#### Data supplied
........
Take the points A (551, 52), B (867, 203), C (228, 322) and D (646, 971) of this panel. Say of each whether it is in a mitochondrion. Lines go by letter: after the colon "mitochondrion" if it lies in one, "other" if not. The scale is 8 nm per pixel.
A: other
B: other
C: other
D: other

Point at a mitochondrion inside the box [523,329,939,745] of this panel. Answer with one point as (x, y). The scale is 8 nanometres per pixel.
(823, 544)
........
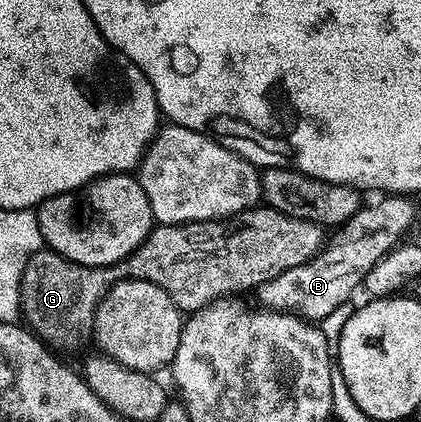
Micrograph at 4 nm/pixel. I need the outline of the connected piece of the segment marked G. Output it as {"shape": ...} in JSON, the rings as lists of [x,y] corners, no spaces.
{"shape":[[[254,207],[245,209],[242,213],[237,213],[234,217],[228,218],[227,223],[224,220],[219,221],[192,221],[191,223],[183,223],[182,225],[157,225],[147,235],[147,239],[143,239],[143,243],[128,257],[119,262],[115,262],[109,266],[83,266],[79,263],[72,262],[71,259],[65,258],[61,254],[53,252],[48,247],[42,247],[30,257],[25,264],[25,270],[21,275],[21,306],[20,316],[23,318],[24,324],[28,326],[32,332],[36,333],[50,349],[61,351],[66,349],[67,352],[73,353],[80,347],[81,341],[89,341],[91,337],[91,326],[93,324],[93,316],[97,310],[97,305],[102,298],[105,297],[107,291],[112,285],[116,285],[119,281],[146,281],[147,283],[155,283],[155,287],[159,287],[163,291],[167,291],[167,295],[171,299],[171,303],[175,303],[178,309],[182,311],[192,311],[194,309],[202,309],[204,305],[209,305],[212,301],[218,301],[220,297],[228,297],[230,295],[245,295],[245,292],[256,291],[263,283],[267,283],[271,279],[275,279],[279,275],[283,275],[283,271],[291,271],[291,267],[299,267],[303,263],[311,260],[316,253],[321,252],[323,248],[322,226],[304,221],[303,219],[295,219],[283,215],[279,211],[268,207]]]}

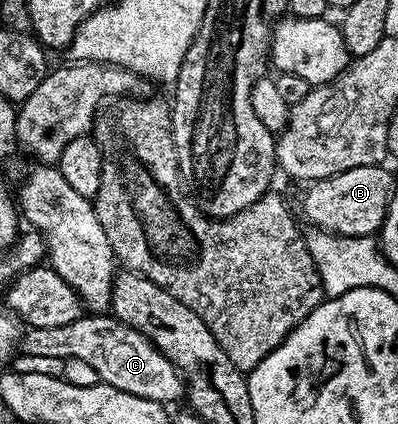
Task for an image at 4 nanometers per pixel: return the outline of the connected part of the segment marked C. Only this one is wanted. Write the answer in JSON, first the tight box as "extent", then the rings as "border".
........
#### What is being asked
Using the records above, print exactly the lines between the ones containing "Micrograph at 4" and "Task for an", inclusive, and nothing else; no pictures.

#### Completed task
Micrograph at 4 nm/pixel. I need the outline of the connected piece of the segment marked G. Output it as {"shape": ...} in JSON, the rings as lists of [x,y] corners, no spaces.
{"shape":[[[254,207],[245,209],[242,213],[237,213],[234,217],[228,218],[227,223],[224,220],[219,221],[192,221],[191,223],[183,223],[182,225],[157,225],[147,235],[147,239],[143,239],[143,243],[128,257],[119,262],[115,262],[109,266],[83,266],[79,263],[72,262],[71,259],[65,258],[61,254],[53,252],[48,247],[42,247],[30,257],[25,264],[25,270],[21,275],[21,306],[20,316],[23,318],[24,324],[28,326],[32,332],[36,333],[50,349],[61,351],[66,349],[67,352],[73,353],[80,347],[81,341],[89,341],[91,337],[91,326],[93,324],[93,316],[97,310],[97,305],[102,298],[105,297],[107,291],[112,285],[116,285],[119,281],[146,281],[147,283],[155,283],[155,287],[159,287],[163,291],[167,291],[167,295],[171,299],[171,303],[175,303],[178,309],[182,311],[192,311],[194,309],[202,309],[204,305],[209,305],[212,301],[218,301],[220,297],[228,297],[230,295],[245,295],[245,292],[256,291],[263,283],[267,283],[271,279],[275,279],[279,275],[283,275],[283,271],[291,271],[291,267],[299,267],[303,263],[311,260],[316,253],[321,252],[323,248],[322,226],[304,221],[303,219],[295,219],[283,215],[279,211],[268,207]]]}

Task for an image at 4 nanometers per pixel: return the outline of the connected part of the segment marked C. Only this one is wanted. Write the answer in JSON, first the tight box as "extent", then the rings as "border".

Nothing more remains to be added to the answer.